The problem:
A verbatim copy of the listing is what is needed, minus any pictures.
--- Input Enclosed Below ---
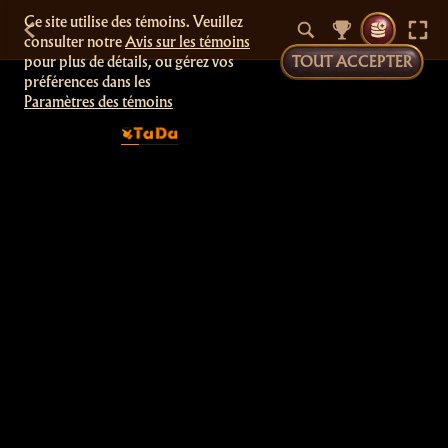
Ce site utilise des témoins. Veuillez
consulter notre
Avis sur les témoins
pour plus de détails, ou gérez vos
TOUT ACCEPTER
préférences dans les
Paramètres des témoins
--- End of Enclosed Input ---
Reply to the task:
Ce site utilise des témoins. Veuillez
consulter notre
Avis sur les témoins
pour plus de détails, ou gérez vos
TOUT ACCEPTER
préférences dans les
Paramètres des témoins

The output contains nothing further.